D'Elie Grappe (Suisse France Ukraine ) 2020
avec Anastasia Budiashkina : Olga , Sabrina Rubtsova : Sasha , Caterina Barloggio : Steffi, Thea Brogli : Zoé, Jérôme Martin : Adrien , Tanya Mikhina : Ilona, Alicia Onomor : Juliette , Lou Steffen : Andréa
Prix SACD du meilleur scénario de la Semaine de la Critique, (Cannes 2021) "Olga" représente la Suisse dans la course aux Oscars qui s'achèvera le 27 mars 2022. Entre ces deux rendez-vous majeurs du 7e art, le film a raflé de nombreuses récompenses à Bruxelles, Hambourg, Rome ou Angers.
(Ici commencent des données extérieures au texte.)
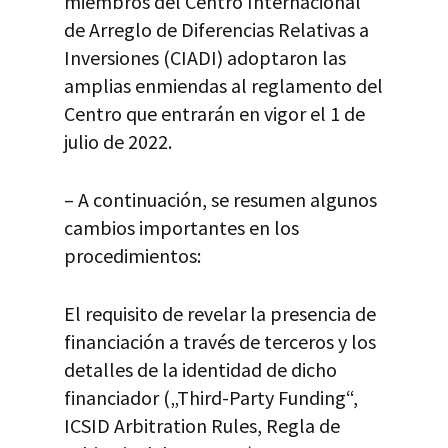
miembros del Centro Internacional
de Arreglo de Diferencias Relativas a
Inversiones (CIADI) adoptaron las
amplias enmiendas al reglamento del
Centro que entrarán en vigor el 1 de
julio de 2022.
– A continuación, se resumen algunos
cambios importantes en los
procedimientos:
El requisito de revelar la presencia de
financiación a través de terceros y los
detalles de la identidad de dicho
financiador („Third-Party Funding“,
ICSID Arbitration Rules, Regla de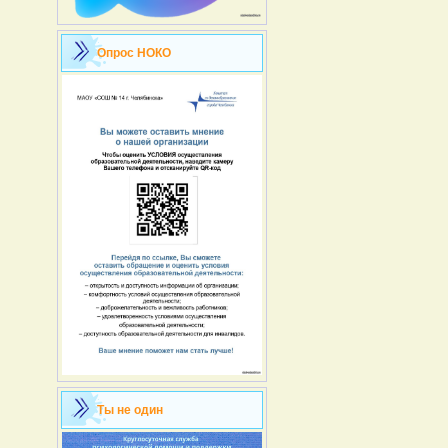
Опрос НОКО
Ты не один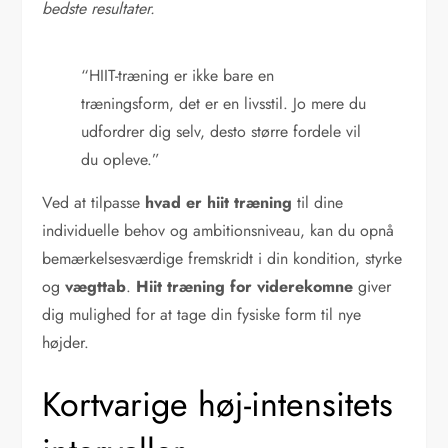
bedste resultater.
“HIIT-træning er ikke bare en
træningsform, det er en livsstil. Jo mere du
udfordrer dig selv, desto større fordele vil
du opleve.”
Ved at tilpasse
hvad er hiit træning
til dine
individuelle behov og ambitionsniveau, kan du opnå
bemærkelsesværdige fremskridt i din kondition, styrke
og
vægttab
.
Hiit træning for viderekomne
giver
dig mulighed for at tage din fysiske form til nye
højder.
Kortvarige høj-intensitets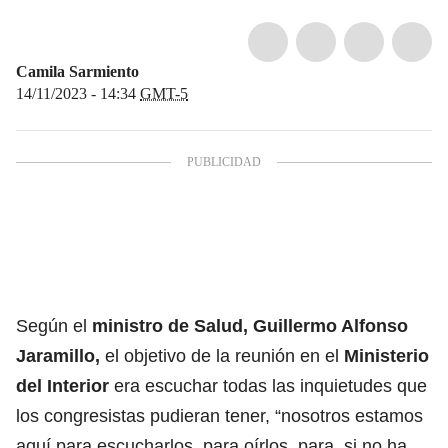
Camila Sarmiento
14/11/2023 - 14:34
GMT-5
Según el
ministro de Salud, Guillermo Alfonso
Jaramillo,
el objetivo de la reunión en el
Ministerio
del Interior
era escuchar todas las inquietudes que
los congresistas pudieran tener, “nosotros estamos
aquí para escucharlos, para oírlos, para, si no ha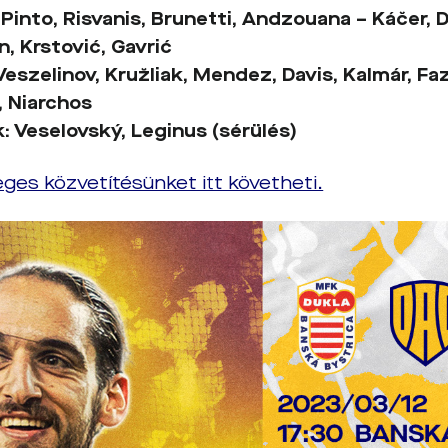
 Pinto, Risvanis, Brunetti, Andzouana –
Káčer, 
n,
Krstović
, Gavrić
Veszelinov,
Kružliak, Mendez,
Davis, Kalmár, Fa
 Niarchos
k:
Veselovský,
Leginus (sérülés)
eges közvetítésünket itt követheti.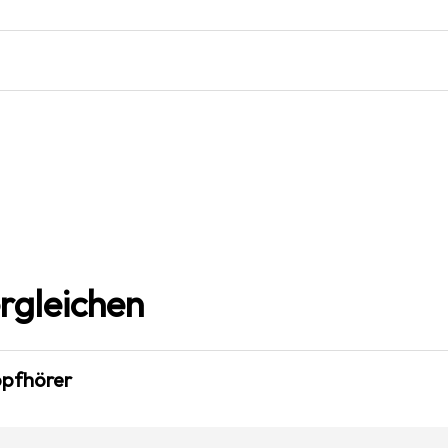
rgleichen
opfhörer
2013. Olga, une jeune gymnaste ukrainienne, quitte Kiev en pleine agitation politique pour la Suisse, le pays natal de son père. Dans ce « pays d’adoption », l’héroïne s’entraîne pour les futurs championnats d’Europe et souffre de savoir ses amis et sa mère, une journaliste d’opposition, combattre lors des événements d’Euromaïdan
La Suisse, explique le cinéaste, est le lieu où Olga est à la fois le plus en sécurité et le plus éloignée de ce qui se passe chez elle. La Confédération, au centre de l’Europe sans en faire partie, revendique une neutralité et une distance qu’Olga ne pourra jamais avoir ».
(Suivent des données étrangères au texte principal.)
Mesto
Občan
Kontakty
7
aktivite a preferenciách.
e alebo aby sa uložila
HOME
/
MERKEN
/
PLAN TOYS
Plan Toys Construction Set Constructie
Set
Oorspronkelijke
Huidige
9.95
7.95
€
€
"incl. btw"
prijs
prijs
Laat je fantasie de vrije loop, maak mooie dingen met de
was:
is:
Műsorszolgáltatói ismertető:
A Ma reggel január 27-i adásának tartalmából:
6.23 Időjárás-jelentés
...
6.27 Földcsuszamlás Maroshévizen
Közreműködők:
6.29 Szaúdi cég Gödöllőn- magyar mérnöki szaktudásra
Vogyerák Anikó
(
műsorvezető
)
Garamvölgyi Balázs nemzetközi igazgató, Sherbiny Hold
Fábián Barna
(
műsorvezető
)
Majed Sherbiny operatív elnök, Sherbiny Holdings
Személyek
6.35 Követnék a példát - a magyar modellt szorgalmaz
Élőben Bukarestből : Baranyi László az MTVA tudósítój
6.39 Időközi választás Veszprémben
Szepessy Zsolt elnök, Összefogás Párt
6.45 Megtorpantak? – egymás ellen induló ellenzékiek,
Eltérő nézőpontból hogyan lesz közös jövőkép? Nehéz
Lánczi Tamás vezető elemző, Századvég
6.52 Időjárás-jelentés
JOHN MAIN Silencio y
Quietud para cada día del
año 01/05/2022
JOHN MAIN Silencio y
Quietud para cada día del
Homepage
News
C’est précisément ce « grand écart » que filme le très jeune cinéaste Elie Grappe (né en 1994)
Avec virtuosité : les exercices d’entraînement font alterner la grâce des corps comme suspendus et les gros plans sur le visage d’Olga comme emprisonné dans le format 4/3 ; l’individuel et le collectif avec ses tensions. Aux tensions internes (concurrence émulation rejets) inhérentes ( ?) au monde « violent » du sport de haut niveau, répondent en écho les violences politiques, la répression dont sont victimes les manifestants à Kiev sur la place Maïdan en 2013. Ce qu’illustre le va-et-vient (peut-être systématique) entre images de la Place (images réelles d’archives) et images de l’entraînement en Suisse (fiction). Certains parallèles se veulent convaincants dans leur suggestivité même : la statue de Lénine que l’on déboulonne et le corps d’Olga suspendu à « sa » barre ; les fumées lacrymogènes de Maïdan et les sapins enneigés en Suisse, les coups de matraque et les « rondades flips saltos arrière » de la gymnaste athlète. Le va-et-vient peut se muer en fondu-enchaîné, une image progressivement s’estompe alors que l’autre apparaît, sur le même écran de portable qui aurait ainsi joué le rôle de « miroir »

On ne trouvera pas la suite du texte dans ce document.